Posted: Sunday, February 22, 2015
PISCES announced this morning the two participating Hawaii high schools selected for the Moon RIDERS (Research Investigating Dust Expulsion Removal Systems) student lunar flight experiment during a dual-location press conference on Oahu and Hawaii Island.
Kealakehe High School in Kailua-Kona and `Iolani School in Honolulu have been selected in the unprecedented STEM project partnering PISCES with NASA's Kennedy Space Center to involve students in a real-life lunar flight experiment that will be flown to the surface of the Moon. The press event included messages from Hawaii's Governor and U.S. congressional leaders, as well as presentations by NASA Swamp Works, educational leaders, and participating students.
Hawaii Governor David Ige opened the conference with a brief video congratulating students from the chosen schools.
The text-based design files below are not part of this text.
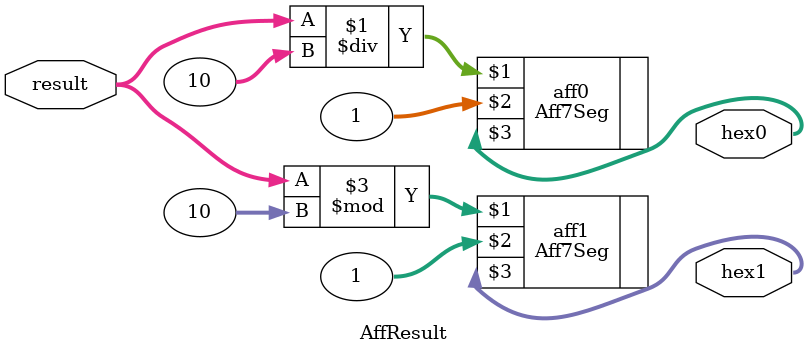
<source format=v>
module AffResult(result, hex0, hex1);

input[6:0] result;
output[6:0] hex0, hex1;

Aff7Seg aff0(result / 10, 1, hex0);
Aff7Seg aff1(result % 10, 1, hex1);

endmodule

</source>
"This is a first, and I am extremely proud of the `Iolani and Kealakehe high school students who have been selected to send their science experiments to the surface of the moon," said Gov. Ige. He called the partnership significant for workforce development, adding, "It's an example of a successful collaboration between public, private, commercial, state, and federal sectors to make a project of this magnitude possible for our students."
Congresswoman Tulsi Gabbard also shared a video message at the event, lauding the Moon RIDERS effort as a STEM initiative promoting technological education and training.
The keynote speakers at the press conference included PISCES Executive Director Rob Kelso, Hawaii Department of Education (DOE) Superintendent Kathy Matayoshi, Kealakehe Principal Wilfred Murakami, and `Iolani Head of School Dr. Timothy Cottrell.
Other Hawaii representatives from the U.S. Congress submitted letters of congratulations and support, including Sen. Brian Schatz., Sen. Mazie Hirono, and Rep. Mark Takai.
Dr. Carlos Calle of NASA's Swamp Works at Kennedy Space Center, the chief scientist behind the EDS (electrodynamic dust shield) technology the students are testing explained the system's significance and inner-workings, as well as the benefit for space exploration the students work will have.
Superintendent Matayoshi called the recognition of a student lunar flight experiment a "chicken-skin moment."
"One of the things that this project exemplifies is that science is fascinating to students when they can do it. Not necessarily when they just read it on a book. You've got to see it, feel it, and be able to work with it, and then it comes alive. And I think that's what this experiment does," said Matayoshi.
Kealakehe Principal Wilfred Murakami thanked Matayoshi for her nomination. "It was because of her nomination that we are a part of the project. What a great day for education... here in the State of Hawaii today."
"This is a fantastic, a once-in-a-lifetime opportunity for our kids. `Iolani chose to participate for a number of reasons but, first and foremost for our kids. This is exactly what we're always looking for. We want real, authentic problems that our kids can tackle. This fit the bill and they've done a magnificent job on the project," added Dr. Timothy Cottrell, Head of School at `Iolani.
Josiah Clark, Student Project Leader for Kealakehe said he hoped the project would stimulate discussions in STEM education and the role space exploration should play in society.
"If you care about education and workforce development, you should care about space exploration. Moon RIDERS breaks this mold of classroom learning requiring high technical skill, unrelenting perseverance, and a little bit of crazy - a prerequisite for all great things," Clark said.
"Moon RIDERS is a step toward engaging the younger generation to seek out the unknown, and hoping that they find a solution in the answer," said Veronica Shei, Student Project Lead for `Iolani School.
Students will be running their first series of pre-flight testing for the experiment beginning in March, 2015, in preparation for the anticipated late 2016 launch date. The tests will be conducted at a PISCES planetary analogue test site on Hawaii Island.